Aqui estão algumas das áreas que muitas vezes são deixadas insuficientemente protegidas:
- O fator humano continua sendo o maior risco para a ciber-segurança. A educação ajuda a reduzir erros humanos, negligência, fraudes e phishing, mas mesmo se você treinar bem os funcionários, não ajudará a evitar atos maliciosos intencionais. O software de proteção contra malwares não é quase suficiente para impedir que os humanos causem danos através de seu comportamento intencional e não intencional. Ele deve ser combinado com outras soluções, tais como software de prevenção de perda de dados (DLP). A primeira impede a instalação de software malicioso no terminal, enquanto a segunda impede o compartilhamento manual de informações sensíveis fora da empresa, por exemplo, através de mídia social, bem como a transferência do disco rígido do laptop para mídia portátil sem proteção de dados suficiente (criptografia).
- Os primeiros estágios dos ataques cibernéticos concentram-se mais freqüentemente no fator humano, mas alguns deles começam por encontrar fraquezas nos sistemas de computação.
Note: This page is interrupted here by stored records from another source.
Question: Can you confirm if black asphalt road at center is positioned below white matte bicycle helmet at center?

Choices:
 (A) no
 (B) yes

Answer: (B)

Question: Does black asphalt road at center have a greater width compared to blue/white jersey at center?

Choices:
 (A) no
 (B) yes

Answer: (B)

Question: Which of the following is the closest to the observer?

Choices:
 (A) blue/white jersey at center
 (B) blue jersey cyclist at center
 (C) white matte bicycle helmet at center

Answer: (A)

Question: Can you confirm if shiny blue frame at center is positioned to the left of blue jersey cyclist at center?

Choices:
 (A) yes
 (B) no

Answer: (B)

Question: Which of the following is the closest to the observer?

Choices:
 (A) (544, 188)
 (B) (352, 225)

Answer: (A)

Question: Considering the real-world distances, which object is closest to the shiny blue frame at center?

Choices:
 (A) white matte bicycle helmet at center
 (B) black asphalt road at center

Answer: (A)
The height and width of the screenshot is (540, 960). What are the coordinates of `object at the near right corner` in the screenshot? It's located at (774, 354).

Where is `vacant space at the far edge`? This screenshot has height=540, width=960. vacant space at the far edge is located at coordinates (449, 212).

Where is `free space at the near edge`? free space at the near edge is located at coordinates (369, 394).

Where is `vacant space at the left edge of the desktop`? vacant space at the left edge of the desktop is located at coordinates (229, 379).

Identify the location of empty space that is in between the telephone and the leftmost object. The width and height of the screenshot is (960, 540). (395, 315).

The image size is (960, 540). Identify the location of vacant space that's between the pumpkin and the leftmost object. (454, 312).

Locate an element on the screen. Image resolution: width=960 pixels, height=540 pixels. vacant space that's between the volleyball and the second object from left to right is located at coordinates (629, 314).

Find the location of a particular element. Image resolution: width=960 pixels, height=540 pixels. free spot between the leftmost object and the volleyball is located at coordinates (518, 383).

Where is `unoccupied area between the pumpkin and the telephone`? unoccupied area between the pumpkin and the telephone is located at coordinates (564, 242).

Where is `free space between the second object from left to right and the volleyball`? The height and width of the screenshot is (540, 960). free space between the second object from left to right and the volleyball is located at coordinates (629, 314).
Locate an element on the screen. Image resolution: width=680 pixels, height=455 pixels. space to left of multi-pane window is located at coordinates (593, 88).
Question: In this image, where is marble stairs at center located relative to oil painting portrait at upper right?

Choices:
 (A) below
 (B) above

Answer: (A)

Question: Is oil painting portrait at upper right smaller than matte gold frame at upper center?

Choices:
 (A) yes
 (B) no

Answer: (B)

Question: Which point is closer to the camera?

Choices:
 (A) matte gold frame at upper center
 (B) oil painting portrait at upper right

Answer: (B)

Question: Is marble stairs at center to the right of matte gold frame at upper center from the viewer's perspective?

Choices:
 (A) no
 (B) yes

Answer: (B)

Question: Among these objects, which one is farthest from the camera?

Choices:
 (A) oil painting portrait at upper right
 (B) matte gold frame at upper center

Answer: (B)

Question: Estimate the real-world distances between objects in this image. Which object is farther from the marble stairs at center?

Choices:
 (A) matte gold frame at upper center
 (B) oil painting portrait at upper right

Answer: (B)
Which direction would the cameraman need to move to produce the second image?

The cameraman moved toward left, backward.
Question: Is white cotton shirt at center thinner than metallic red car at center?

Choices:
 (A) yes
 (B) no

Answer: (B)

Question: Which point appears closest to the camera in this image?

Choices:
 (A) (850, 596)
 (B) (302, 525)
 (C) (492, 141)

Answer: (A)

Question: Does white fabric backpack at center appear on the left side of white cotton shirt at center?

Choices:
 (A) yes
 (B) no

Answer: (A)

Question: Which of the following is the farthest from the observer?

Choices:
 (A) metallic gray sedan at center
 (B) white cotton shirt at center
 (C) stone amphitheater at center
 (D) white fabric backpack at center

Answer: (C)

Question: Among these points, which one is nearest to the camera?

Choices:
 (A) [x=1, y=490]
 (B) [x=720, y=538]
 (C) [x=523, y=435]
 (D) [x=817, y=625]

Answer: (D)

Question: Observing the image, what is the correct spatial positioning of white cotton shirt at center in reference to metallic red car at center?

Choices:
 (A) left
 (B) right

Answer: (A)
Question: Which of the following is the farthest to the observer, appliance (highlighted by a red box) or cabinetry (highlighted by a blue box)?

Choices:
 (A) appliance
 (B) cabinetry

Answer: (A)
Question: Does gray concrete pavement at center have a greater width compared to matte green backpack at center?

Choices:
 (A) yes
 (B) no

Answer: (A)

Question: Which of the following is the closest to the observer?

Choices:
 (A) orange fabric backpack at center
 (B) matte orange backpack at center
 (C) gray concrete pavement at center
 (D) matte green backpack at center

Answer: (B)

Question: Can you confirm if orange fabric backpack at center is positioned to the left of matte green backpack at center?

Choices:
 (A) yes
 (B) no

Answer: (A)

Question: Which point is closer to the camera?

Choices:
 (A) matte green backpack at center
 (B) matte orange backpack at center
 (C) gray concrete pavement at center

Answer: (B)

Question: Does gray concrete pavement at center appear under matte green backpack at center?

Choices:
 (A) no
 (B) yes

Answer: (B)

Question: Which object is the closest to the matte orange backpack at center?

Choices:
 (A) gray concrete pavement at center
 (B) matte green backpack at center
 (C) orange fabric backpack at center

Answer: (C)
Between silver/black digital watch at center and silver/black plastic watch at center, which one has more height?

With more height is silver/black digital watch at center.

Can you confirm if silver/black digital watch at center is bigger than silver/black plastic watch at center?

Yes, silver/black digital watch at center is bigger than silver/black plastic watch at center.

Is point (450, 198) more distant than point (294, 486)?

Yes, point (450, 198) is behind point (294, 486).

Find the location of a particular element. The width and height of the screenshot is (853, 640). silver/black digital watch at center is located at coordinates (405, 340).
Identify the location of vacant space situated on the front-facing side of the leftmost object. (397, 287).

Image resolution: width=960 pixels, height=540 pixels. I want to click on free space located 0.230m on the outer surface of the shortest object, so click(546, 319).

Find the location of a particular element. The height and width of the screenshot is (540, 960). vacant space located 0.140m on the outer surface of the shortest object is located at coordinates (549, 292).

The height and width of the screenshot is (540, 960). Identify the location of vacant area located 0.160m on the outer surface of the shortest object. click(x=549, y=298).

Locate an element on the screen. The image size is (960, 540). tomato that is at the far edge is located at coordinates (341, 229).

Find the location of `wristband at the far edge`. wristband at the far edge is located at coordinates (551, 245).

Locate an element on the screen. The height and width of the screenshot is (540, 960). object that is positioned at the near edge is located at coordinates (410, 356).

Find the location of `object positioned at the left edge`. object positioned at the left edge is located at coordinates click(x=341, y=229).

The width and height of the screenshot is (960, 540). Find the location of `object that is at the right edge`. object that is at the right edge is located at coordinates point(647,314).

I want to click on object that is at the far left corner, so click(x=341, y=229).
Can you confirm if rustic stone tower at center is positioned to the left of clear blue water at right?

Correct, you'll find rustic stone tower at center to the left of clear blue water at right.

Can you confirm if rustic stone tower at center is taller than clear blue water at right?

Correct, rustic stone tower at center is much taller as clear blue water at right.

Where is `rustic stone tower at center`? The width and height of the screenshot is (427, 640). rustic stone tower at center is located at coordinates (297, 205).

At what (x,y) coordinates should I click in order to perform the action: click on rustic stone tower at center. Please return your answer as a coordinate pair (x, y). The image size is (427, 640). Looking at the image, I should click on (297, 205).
Enquanto há poucos anos atrás era principalmente uma questão de segurança de rede e atualização de seus sistemas assim que os patches de segurança estavam disponíveis, a mudança para a nuvem e a abundância de tecnologias web não apenas em aplicações, mas também APIs e tecnologias móveis mudaram o foco para a segurança de aplicações web. Muitas organizações ainda vivem no passado e se concentram na segurança da rede, não tratando as vulnerabilidades e configurações erradas da web com a devida diligência e, em vez disso, pensando que uma VPN e uma firewall de aplicação web será suficiente. As organizações também lutam para entender as complexidades das infra-estruturas das nuvens e pensam que nomes extravagantes como CSPM e CWPP garantirão todas as camadas, deixando de fora a camada crítica de aplicação.
Outro problema é que os especialistas em cibersegurança muitas vezes não entendem a psicologia do usuário. Um exemplo claro disso é a freqüência com que as equipes de segurança cibernética não entendem a abordagem dos usuários em relação às senhas. Ao forçar os usuários a fazer senhas que incluem letras maiúsculas, números e caracteres especiais, eles acabam com a maioria das pessoas usando senhas semelhantes a “Senha1!”, que são triviais de quebrar e não são senhas fortes. Forçar os usuários a mudar as senhas a cada mês, mais ou menos, também os faz simplesmente mudar “Senha1!” para “Senha2!” e reutilizar suas senhas em todos os sistemas. Em vez disso, as organizações deveriam adotar novas tecnologias como autenticação multi-fator, bem como chaves biométricas e de hardware e promover soluções tais como gerentes de senhas entre seus usuários.
A receita do sucesso?
Não há uma receita simples para manter a melhor postura de segurança possível e evitar violações de dados em 2022. Sua melhor aposta é contratar as pessoas certas, garantir que você não esteja vivendo no passado e entender que para cobrir todas as suas bases você precisará de muitas tecnologias, soluções e medidas de segurança diferentes, e não é suficiente obter um pacote caro de um grande fornecedor de segurança que usa palavras grandes e extravagantes em suas campanhas de marketing.
Talvez DLP ou DAST não fossem necessários há 10 anos e você pudesse contar com um software antivírus e um firewall, mas no mundo da segurança cibernética a situação muda muito rapidamente e você tem que ter seu dedo no pulso. Desde que você se aproxime da segurança cibernética com uma mente aberta e certifique-se de que ela nunca se torne um silo em sua organização, você tem mais chances do que muitos de evitar uma violação de dados.